Wydaje mi się, że "leveling" za pomocą botów najbardziej dotyka tych, którzy sami chcieliby mieć niezłe rezultaty w Tibii (być może też chcieliby być najlepsi), tyle, że uczciwie. Ale nie mogą, bo istnieją botterzy którym to wychodzi łatwiej i przyjemniej. Mnie to osobiście nie dotyka, nigdy nie miałem ambicji być najlepszy (choć, przyznaję, fajnie być w pierwszej trójce na serwerze), ale wyobrażam sobię, że jest to "niefajne".
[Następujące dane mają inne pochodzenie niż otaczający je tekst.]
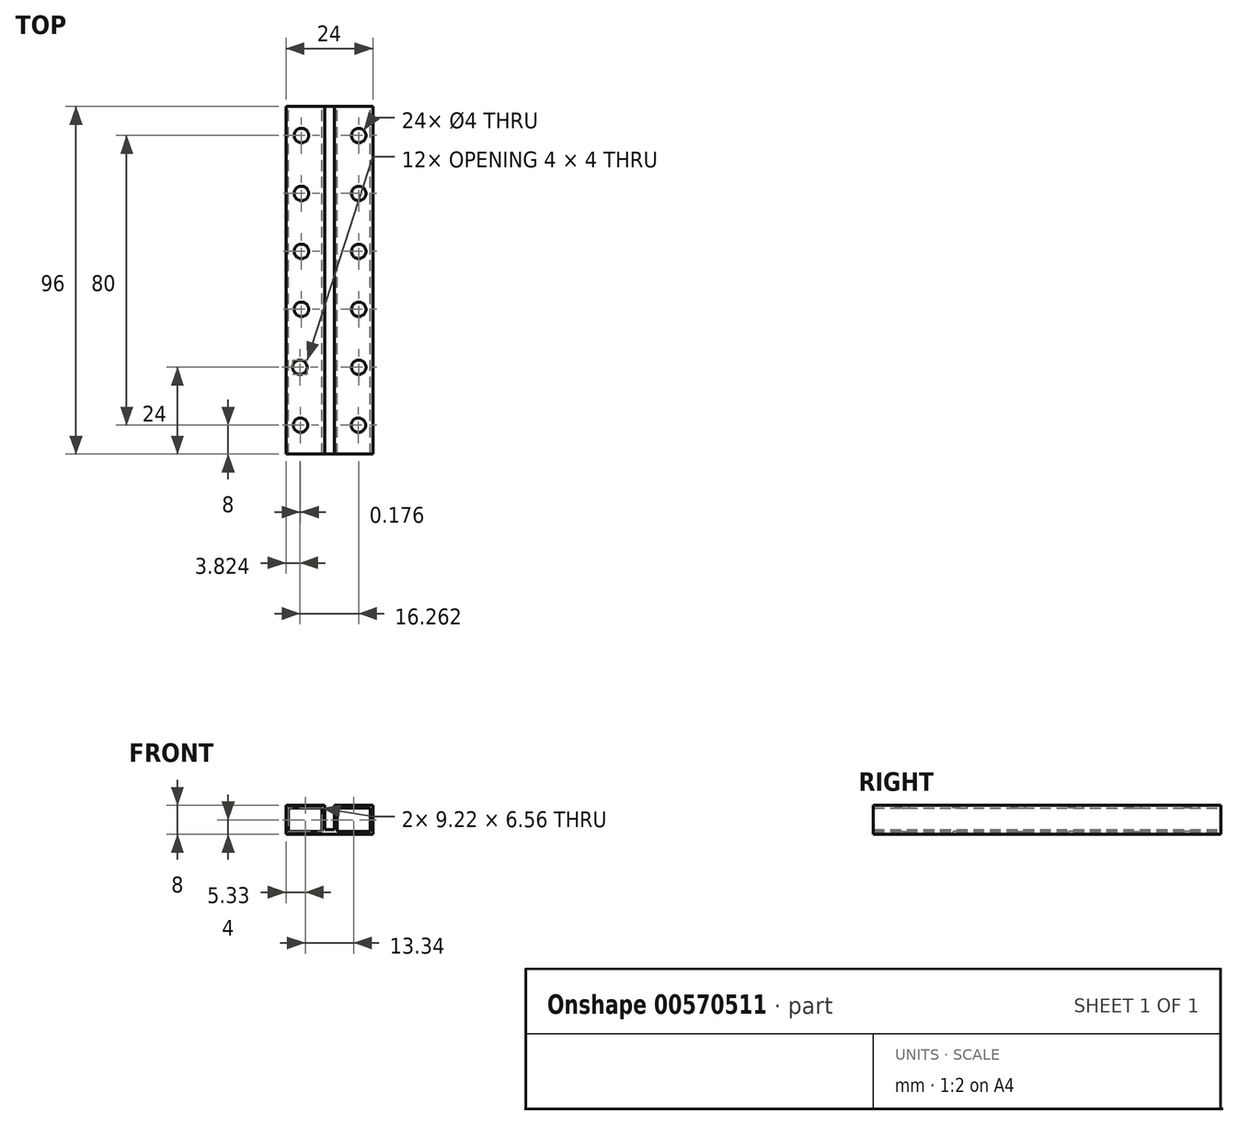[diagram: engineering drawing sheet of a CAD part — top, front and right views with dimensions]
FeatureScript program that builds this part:
annotation { "Feature Type Name" : "Feature", "Feature Type Description" : "" }
export const myFeature = defineFeature(function(context is Context, id is Id, definition is map)
    precondition{}
    {
        {
            var Q0;
            Q0=qCreatedBy(makeId("Front.planeOp"),FACE);
            var sketch = newSketch(context, id + "F0", { "sketchPlane" : qUnion([Q0])});
            skLineSegment(sketch, "E0.bottom", {"start": v(-12, 4) * mm, "end": v(12, 4) * mm});
            skLineSegment(sketch, "E0.top", {"start": v(-12, -4) * mm, "end": v(12, -4) * mm});
            skLineSegment(sketch, "E0.left", {"start": v(-12, 4) * mm, "end": v(-12, -4) * mm});
            skLineSegment(sketch, "E0.right", {"start": v(12, 4) * mm, "end": v(12, -4) * mm});
            skPoint(sketch, "E0.middle", {"position": v(0, 0) * mm});
            skLineSegment(sketch, "E1.bottom", {"start": v(-1.34, 10.75) * mm, "end": v(1.34, 10.75) * mm});
            skLineSegment(sketch, "E1.top", {"start": v(-1.34, -2.75) * mm, "end": v(1.34, -2.75) * mm});
            skLineSegment(sketch, "E1.left", {"start": v(-1.34, 10.75) * mm, "end": v(-1.34, -2.75) * mm});
            skLineSegment(sketch, "E1.right", {"start": v(1.34, 10.75) * mm, "end": v(1.34, -2.75) * mm});
            skPoint(sketch, "E1.middle", {"position": v(0, 4) * mm});
            skLineSegment(sketch, "E2.bottom", {"start": v(11.28, -3.28) * mm, "end": v(2.06, -3.28) * mm});
            skLineSegment(sketch, "E2.top", {"start": v(11.28, 3.28) * mm, "end": v(2.06, 3.28) * mm});
            skLineSegment(sketch, "E2.left", {"start": v(11.28, -3.28) * mm, "end": v(11.28, 3.28) * mm});
            skLineSegment(sketch, "E2.right", {"start": v(2.06, -3.28) * mm, "end": v(2.06, 3.28) * mm});
            skLineSegment(sketch, "E3.bottom", {"start": v(-2.06, 3.28) * mm, "end": v(-11.28, 3.28) * mm});
            skLineSegment(sketch, "E3.top", {"start": v(-2.06, -3.28) * mm, "end": v(-11.28, -3.28) * mm});
            skLineSegment(sketch, "E3.left", {"start": v(-2.06, 3.28) * mm, "end": v(-2.06, -3.28) * mm});
            skLineSegment(sketch, "E3.right", {"start": v(-11.28, 3.28) * mm, "end": v(-11.28, -3.28) * mm});
            skLineSegment(sketch, "E4.bottom", {"start": v(-9.78, 3.28) * mm, "end": v(-6.31, 3.28) * mm});
            skLineSegment(sketch, "E4.top", {"start": v(-9.78, -3.28) * mm, "end": v(-6.31, -3.28) * mm});
            skLineSegment(sketch, "E4.left", {"start": v(-9.78, 3.28) * mm, "end": v(-9.78, -3.28) * mm});
            skLineSegment(sketch, "E4.right", {"start": v(-6.31, 3.28) * mm, "end": v(-6.31, -3.28) * mm});
            skLineSegment(sketch, "E5.bottom", {"start": v(6.31, 3.28) * mm, "end": v(9.78, 3.28) * mm});
            skLineSegment(sketch, "E5.top", {"start": v(6.31, -3.28) * mm, "end": v(9.78, -3.28) * mm});
            skLineSegment(sketch, "E5.left", {"start": v(6.31, 3.28) * mm, "end": v(6.31, -3.28) * mm});
            skLineSegment(sketch, "E5.right", {"start": v(9.78, 3.28) * mm, "end": v(9.78, -3.28) * mm});
            skCircle(sketch, "E6", {"center": v(-8, 0) * mm, "radius": 2.16 * mm});
            skCircle(sketch, "E7", {"center": v(8, 0) * mm, "radius": 2.16 * mm});
            skSolve(sketch);
        }
        {
            var Q0;
            Q0=makeQuery(id+"F0.imprint","IMPRINT",FACE,{"disambiguationData":[TD([[makeQuery(id+"F0.imprint","IMPRINT",EDGE,{"derivedFrom":sQuery(id+"F0.wireOp",EDGE,"E0.top")}),1.0]])]});
            var Q1;
            {var subQ0=sQuery(id+"F0.wireOp",EDGE,"E4.bottom");Q1=makeQuery(id+"F0.imprint","IMPRINT",FACE,{"disambiguationData":[TD([[makeQuery(id+"F0.imprint","IMPRINT",EDGE,{"derivedFrom":subQ0}),-1.0]])]});}
            var Q2;
            {var subQ0=sQuery(id+"F0.wireOp",EDGE,"E4.top");Q2=makeQuery(id+"F0.imprint","IMPRINT",FACE,{"disambiguationData":[TD([[makeQuery(id+"F0.imprint","IMPRINT",EDGE,{"derivedFrom":subQ0}),1.0]])]});}
            var Q3;
            {var subQ0=sQuery(id+"F0.wireOp",EDGE,"E5.bottom");Q3=makeQuery(id+"F0.imprint","IMPRINT",FACE,{"disambiguationData":[TD([[makeQuery(id+"F0.imprint","IMPRINT",EDGE,{"derivedFrom":subQ0}),-1.0]])]});}
            var Q4;
            {var subQ0=sQuery(id+"F0.wireOp",EDGE,"E5.top");Q4=makeQuery(id+"F0.imprint","IMPRINT",FACE,{"disambiguationData":[TD([[makeQuery(id+"F0.imprint","IMPRINT",EDGE,{"derivedFrom":subQ0}),1.0]])]});}
            extrude(context, id + "F1", {"entities" : qUnion([Q0, Q1, Q2, Q3, Q4]), "depth" : 96 * mm, "offsetDistance" : 25 * mm});
        }
        {
            var Q0;
            {var subQ0=sQuery(id+"F0.wireOp",EDGE,"E0.bottom");Q0=makeQuery(id+"F1.opExtrude","SWEPT_FACE",FACE,{"disambiguationData":[OSD([subQ0]),TDD([makeQuery(id+"F0.imprint","IMPRINT",EDGE,{"disambiguationData":[TD([[makeQuery(id+"F0.imprint","INTERSECT",VERTEX,{"derivedFrom":[subQ0,sQuery(id+"F0.wireOp",EDGE,"E0.right")]}),1.0]])],"derivedFrom":subQ0})])]});}
            var sketch = newSketch(context, id + "F2", { "sketchPlane" : qUnion([Q0])});
            skCircle(sketch, "E8", {"center": v(8, -88) * mm, "radius": 2 * mm});
            skCircle(sketch, "E9", {"center": v(-8, -88) * mm, "radius": 2 * mm});
            skCircle(sketch, "E10", {"center": v(8.09, -72) * mm, "radius": 2 * mm});
            skCircle(sketch, "E11", {"center": v(-8.18, -72) * mm, "radius": 2 * mm});
            skCircle(sketch, "E12", {"center": v(8.09, -56) * mm, "radius": 2 * mm});
            skCircle(sketch, "E13", {"center": v(-7.73, -56) * mm, "radius": 2 * mm});
            skCircle(sketch, "E14", {"center": v(8.09, -40) * mm, "radius": 2 * mm});
            skCircle(sketch, "E15", {"center": v(-7.73, -40) * mm, "radius": 2 * mm});
            skCircle(sketch, "E16", {"center": v(8.09, -24) * mm, "radius": 2 * mm});
            skCircle(sketch, "E17", {"center": v(-7.73, -24) * mm, "radius": 2 * mm});
            skCircle(sketch, "E18", {"center": v(8.09, -8) * mm, "radius": 2 * mm});
            skCircle(sketch, "E19", {"center": v(-7.73, -8) * mm, "radius": 2 * mm});
            skSolve(sketch);
        }
        {
            var Q0;
            Q0=makeQuery(id+"F2.imprint","IMPRINT",FACE,{"disambiguationData":[TD([[makeQuery(id+"F2.imprint","IMPRINT",EDGE,{"derivedFrom":sQuery(id+"F2.wireOp",EDGE,"E9")}),1.0]])]});
            var Q1;
            Q1=makeQuery(id+"F2.imprint","IMPRINT",FACE,{"disambiguationData":[TD([[makeQuery(id+"F2.imprint","IMPRINT",EDGE,{"derivedFrom":sQuery(id+"F2.wireOp",EDGE,"E8")}),1.0]])]});
            var Q2;
            Q2=makeQuery(id+"F2.imprint","IMPRINT",FACE,{"disambiguationData":[TD([[makeQuery(id+"F2.imprint","IMPRINT",EDGE,{"derivedFrom":sQuery(id+"F2.wireOp",EDGE,"E11")}),1.0]])]});
            var Q3;
            Q3=makeQuery(id+"F2.imprint","IMPRINT",FACE,{"disambiguationData":[TD([[makeQuery(id+"F2.imprint","IMPRINT",EDGE,{"derivedFrom":sQuery(id+"F2.wireOp",EDGE,"E10")}),1.0]])]});
            var Q4;
            Q4=makeQuery(id+"F2.imprint","IMPRINT",FACE,{"disambiguationData":[TD([[makeQuery(id+"F2.imprint","IMPRINT",EDGE,{"derivedFrom":sQuery(id+"F2.wireOp",EDGE,"E13")}),1.0]])]});
            var Q5;
            Q5=makeQuery(id+"F2.imprint","IMPRINT",FACE,{"disambiguationData":[TD([[makeQuery(id+"F2.imprint","IMPRINT",EDGE,{"derivedFrom":sQuery(id+"F2.wireOp",EDGE,"E12")}),1.0]])]});
            var Q6;
            Q6=makeQuery(id+"F2.imprint","IMPRINT",FACE,{"disambiguationData":[TD([[makeQuery(id+"F2.imprint","IMPRINT",EDGE,{"derivedFrom":sQuery(id+"F2.wireOp",EDGE,"E15")}),1.0]])]});
            var Q7;
            Q7=makeQuery(id+"F2.imprint","IMPRINT",FACE,{"disambiguationData":[TD([[makeQuery(id+"F2.imprint","IMPRINT",EDGE,{"derivedFrom":sQuery(id+"F2.wireOp",EDGE,"E14")}),1.0]])]});
            var Q8;
            Q8=makeQuery(id+"F2.imprint","IMPRINT",FACE,{"disambiguationData":[TD([[makeQuery(id+"F2.imprint","IMPRINT",EDGE,{"derivedFrom":sQuery(id+"F2.wireOp",EDGE,"E17")}),1.0]])]});
            var Q9;
            Q9=makeQuery(id+"F2.imprint","IMPRINT",FACE,{"disambiguationData":[TD([[makeQuery(id+"F2.imprint","IMPRINT",EDGE,{"derivedFrom":sQuery(id+"F2.wireOp",EDGE,"E16")}),1.0]])]});
            var Q10;
            Q10=makeQuery(id+"F2.imprint","IMPRINT",FACE,{"disambiguationData":[TD([[makeQuery(id+"F2.imprint","IMPRINT",EDGE,{"derivedFrom":sQuery(id+"F2.wireOp",EDGE,"E18")}),1.0]])]});
            var Q11;
            Q11=makeQuery(id+"F2.imprint","IMPRINT",FACE,{"disambiguationData":[TD([[makeQuery(id+"F2.imprint","IMPRINT",EDGE,{"derivedFrom":sQuery(id+"F2.wireOp",EDGE,"E19")}),1.0]])]});
            extrude(context, id + "F3", {"entities" : qUnion([Q0, Q1, Q2, Q3, Q4, Q5, Q6, Q7, Q8, Q9, Q10, Q11]), "operationType" : NewBodyOperationType.REMOVE, "oppositeDirection" : true, "depth" : 8.1 * mm, "offsetDistance" : 25 * mm});
        }
    });
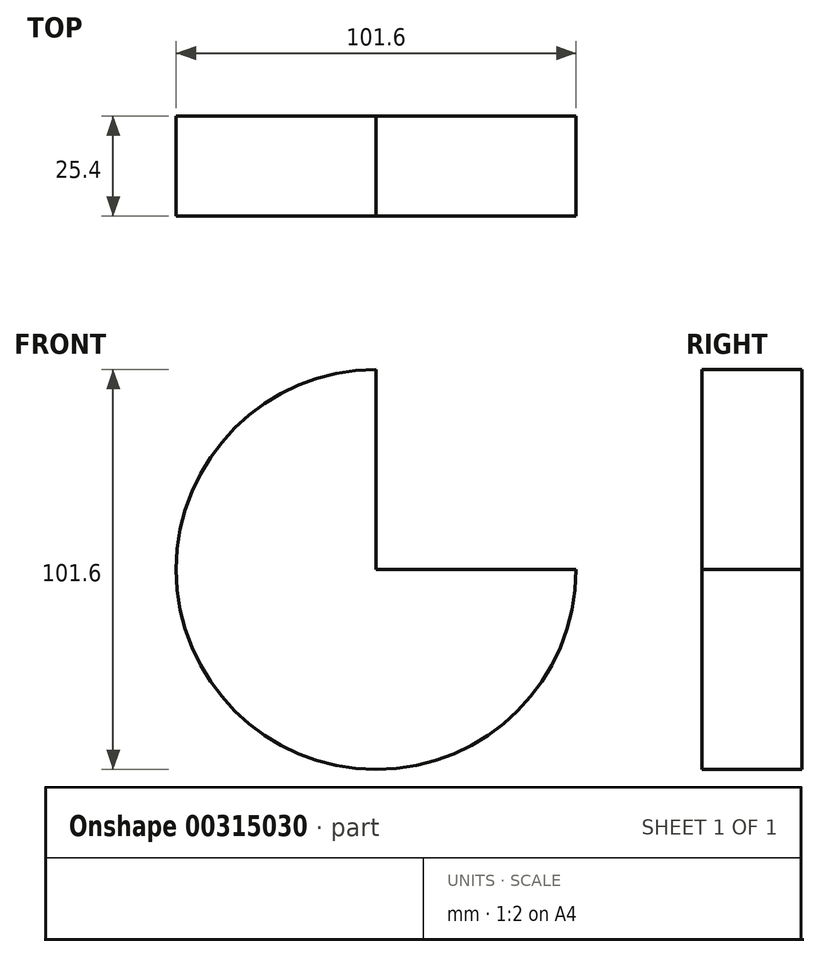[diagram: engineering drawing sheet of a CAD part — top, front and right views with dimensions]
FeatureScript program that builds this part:
annotation { "Feature Type Name" : "Feature", "Feature Type Description" : "" }
export const myFeature = defineFeature(function(context is Context, id is Id, definition is map)
    precondition{}
    {
        {
            var Q0;
            Q0=qCreatedBy(makeId("Front.planeOp"),FACE);
            var sketch = newSketch(context, id + "F0", { "sketchPlane" : qUnion([Q0])});
            skArc(sketch, "E0", {"start": v(0, 50.8) * mm, "mid": v(-35.92, -35.92) * mm, "end": v(50.8, 0) * mm});
            skLineSegment(sketch, "E1", {"start": v(0, 0) * mm, "end": v(0, 50.8) * mm});
            skLineSegment(sketch, "E2", {"start": v(0, 0) * mm, "end": v(50.8, 0) * mm});
            skSolve(sketch);
        }
        {
            var Q0;
            Q0=makeQuery(id+"F0.imprint","IMPRINT",FACE,{"disambiguationData":[TD([[makeQuery(id+"F0.imprint","IMPRINT",EDGE,{"derivedFrom":sQuery(id+"F0.wireOp",EDGE,"E0")}),1.0]])]});
            extrude(context, id + "F1", {"entities" : qUnion([Q0]), "depth" : 25.4 * mm});
        }
    });
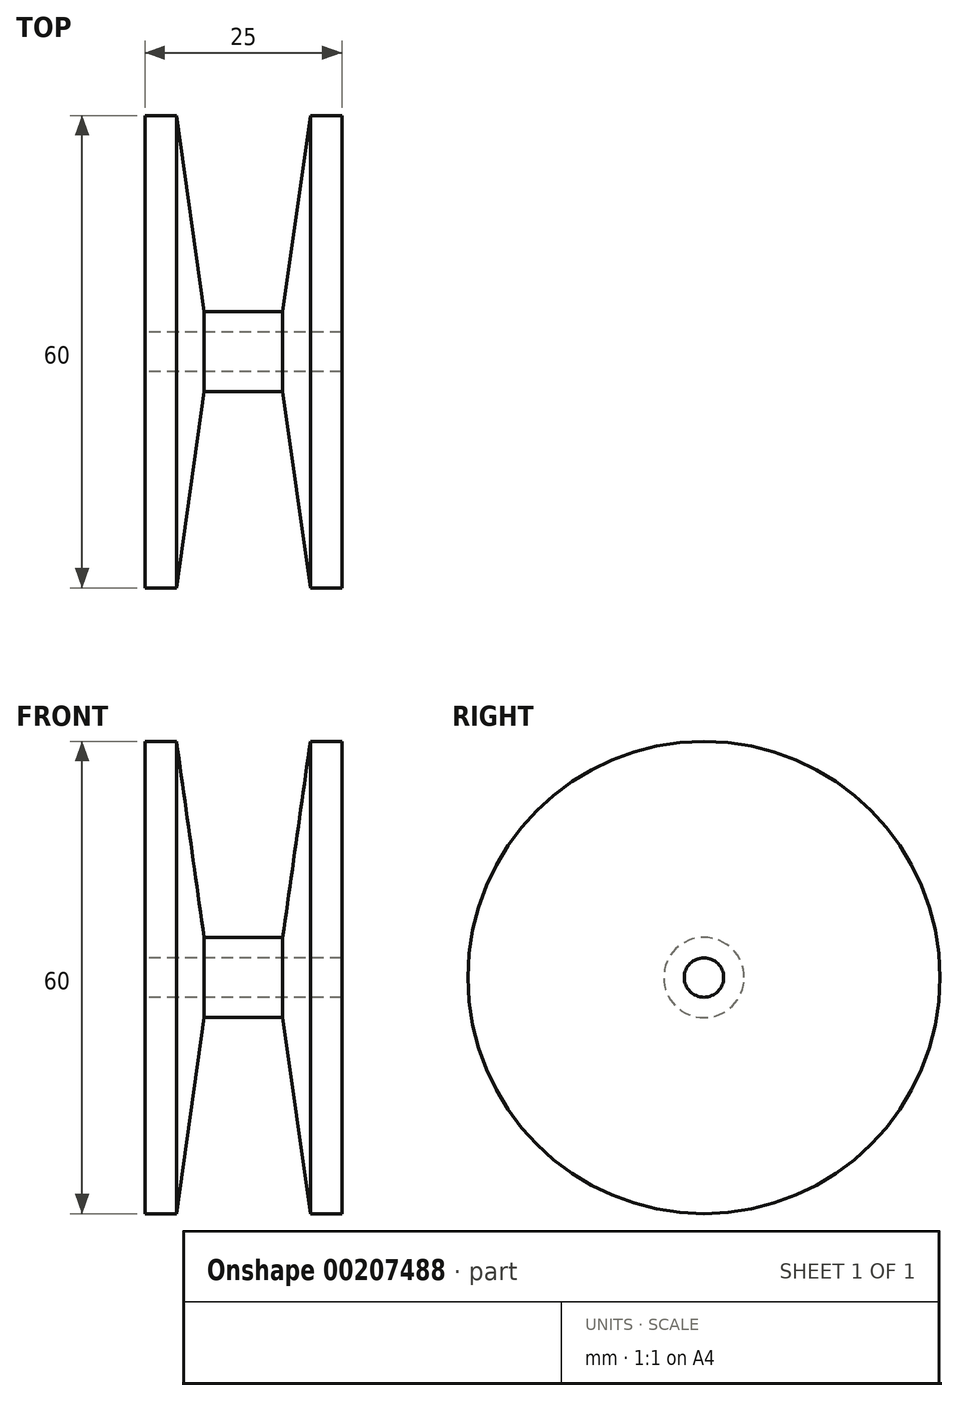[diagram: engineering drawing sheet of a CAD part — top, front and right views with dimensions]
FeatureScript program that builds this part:
annotation { "Feature Type Name" : "Feature", "Feature Type Description" : "" }
export const myFeature = defineFeature(function(context is Context, id is Id, definition is map)
    precondition{}
    {
        {
            var Q0;
            Q0=qCreatedBy(makeId("Front.planeOp"),FACE);
            var sketch = newSketch(context, id + "F0", { "sketchPlane" : qUnion([Q0])});
            skLineSegment(sketch, "E0", {"start": v(0, 0) * mm, "end": v(25, 0) * mm});
            skLineSegment(sketch, "E1", {"start": v(25, 0) * mm, "end": v(25, 30) * mm});
            skLineSegment(sketch, "E2", {"start": v(25, 30) * mm, "end": v(21, 30) * mm});
            skLineSegment(sketch, "E3", {"start": v(21, 30) * mm, "end": v(17.5, 5.1) * mm});
            skLineSegment(sketch, "E4", {"start": v(17.5, 5.1) * mm, "end": v(7.5, 5.1) * mm});
            skLineSegment(sketch, "E5", {"start": v(7.5, 5.1) * mm, "end": v(4, 30) * mm});
            skLineSegment(sketch, "E6", {"start": v(4, 30) * mm, "end": v(0, 30) * mm});
            skLineSegment(sketch, "E7", {"start": v(0, 30) * mm, "end": v(0, 0) * mm});
            skPoint(sketch, "E8", {"position": v(12.5, 0) * mm});
            skPoint(sketch, "E9", {"position": v(12.5, 5.1) * mm});
            skSolve(sketch);
        }
        {
            var Q0;
            Q0=makeQuery(id+"F0.imprint","IMPRINT",FACE,{"disambiguationData":[TD([[makeQuery(id+"F0.imprint","IMPRINT",EDGE,{"derivedFrom":sQuery(id+"F0.wireOp",EDGE,"E0")}),1.0]])]});
            var Q1;
            Q1=sQuery(id+"F0.wireOp",EDGE,"E0");
            revolve(context, id + "F1", {"entities" : qUnion([Q0]), "axis" : qUnion([Q1]), "revolveType" : RevolveType.FULL});
        }
        {
            var Q0;
            Q0=makeQuery(id+"F1.opRevolve","SWEPT_FACE",FACE,{"disambiguationData":[OSD([sQuery(id+"F0.wireOp",EDGE,"E7")])]});
            var sketch = newSketch(context, id + "F2", { "sketchPlane" : qUnion([Q0])});
            skCircle(sketch, "E10.0.0", {"center": v(0, 0) * mm, "radius": 30 * mm});
            skCircle(sketch, "E11", {"center": v(0, 0) * mm, "radius": 2.5 * mm});
            skSolve(sketch);
        }
        {
            var Q0;
            Q0=makeQuery(id+"F2.imprint","IMPRINT",FACE,{"disambiguationData":[TD([[makeQuery(id+"F2.imprint","IMPRINT",EDGE,{"derivedFrom":sQuery(id+"F2.wireOp",EDGE,"E11")}),1.0]])]});
            extrude(context, id + "F3", {"entities" : qUnion([Q0]), "operationType" : NewBodyOperationType.REMOVE, "endBound" : BoundingType.THROUGH_ALL, "oppositeDirection" : true, "depth" : 25 * mm});
        }
    });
Aha, a co do "prawdziwych" Rookstayerów dla których nie liczy się exp... Wiesz, myślę, że przesadzasz - to jest gra, a do tego online, a w takich grach zazwyczaj chodzi o zdobywanie leveli, zwłaszcza, że Tibia jest grą raczej (imo) pseudo-RPG i cały Role Play jest raczej otoczką i nie pełni istotnej roli. Jeśli dla kogoś fabuła jest nie ważna, liczy się tylko mordowanie trolli - osobiście jestem w stanie to zaakceptować i nie traktuję ich gorzej od "roleplejaków" - oczywiście, jeśli expią uczciwie.
Trochę się rozpisałem, mam nadzieję, że doczytacie ogólny sens tej wypowiedzi (o ile w ogóle komuś się będzie chciało to czytać ;)). Tekst ten dedykuję tibijskim Gamemasterom, którzy banują za słowo "Orgasm" (pozdro dla Pewnego Znajomego ;)).